* Exercise description *
If a line of the listing contains the string "SCLK", return that line.

* Data for processing *
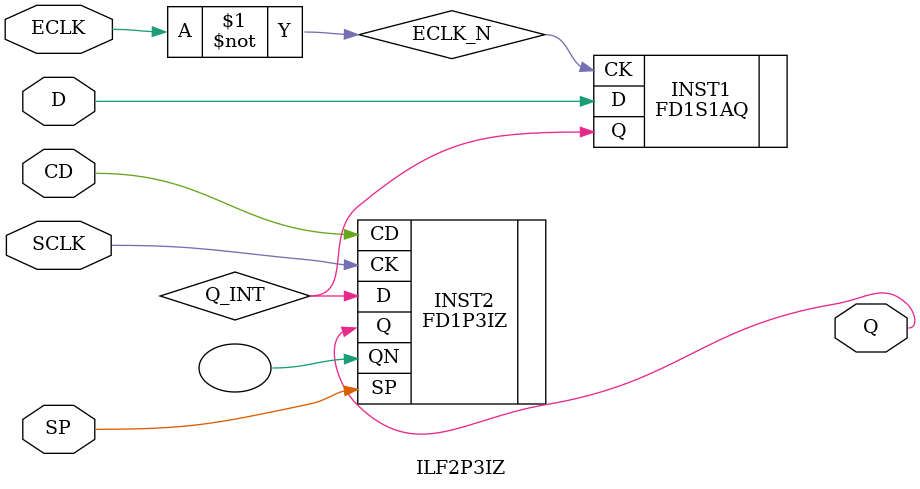
<source format=v>
`resetall
`timescale 1 ns / 100 ps

`celldefine

module ILF2P3IZ (D, SP, ECLK, SCLK, CD, Q);
  parameter DISABLED_GSR = 0;
  defparam INST2.DISABLED_GSR = DISABLED_GSR;
  input  D, SP, ECLK, SCLK, CD;
  output Q;
  not  (ECLK_N, ECLK);
  FD1S1AQ INST1 (.D(D), .CK(ECLK_N), .Q(Q_INT));
  FD1P3IZ INST2 (.D(Q_INT), .SP(SP), .CK(SCLK), .CD(CD),
                 .Q(Q), .QN());

endmodule

`endcelldefine

</source>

* Answer box *
module ILF2P3IZ (D, SP, ECLK, SCLK, CD, Q);
  input  D, SP, ECLK, SCLK, CD;
  FD1P3IZ INST2 (.D(Q_INT), .SP(SP), .CK(SCLK), .CD(CD),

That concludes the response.